Andy Ross <andy@plausible.org> wrote:>
> Tom Grandgent wrote:
> > Andy Ross wrote:
> > > I wrote a trivial squelch feature* in 10 minutes that works
> > > basically 100% of the time.
> >
> > Could you please explain how this differs from VAD?
>
> Not knowing how VAD works, I can't say for sure. But enabling
> VAD wasn't catching the existing transients (see original post),
> and this does. So at the very least it differs in threshold.
Ok, well as far as I can tell, VAD is just a system that detects
whether or not some audio contains voice (or something else that
you want to transmit.) There are different ways to do it but
those are implementation details. I also didn't get good results
with Speex VAD for my VoIP app, so I ended up using a similar
trivial approach - a threshold based on the power level. It
works very well but is still far from perfect.

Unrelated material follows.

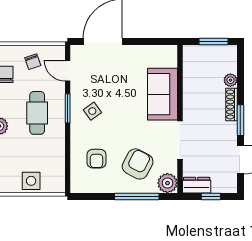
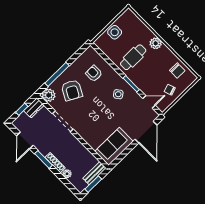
bench: (201, 52) -> (95, 173), added
sofa: (162, 94) -> (114, 146), moved, turned -90
cafe table: (37, 113) -> (133, 57), moved, turned 90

I fully intend to
continue to re-evaluate Speex VAD on an ongoing basis.
So I think what you want is more related to VAD than denoise.
But really, there tend to be relationships between all of the
algorithms that work on the input audio stream - denoise, VAD,
AGC, AEC, etc, so it's easy to confuse their responsibilities.
I think Jean-Marc is helping out tremendously by providing
implementations of these features, but making them work well in
the general case and handling the huge variety of conditions in
real-world audio is a tough job which should not be underestimated.
Tom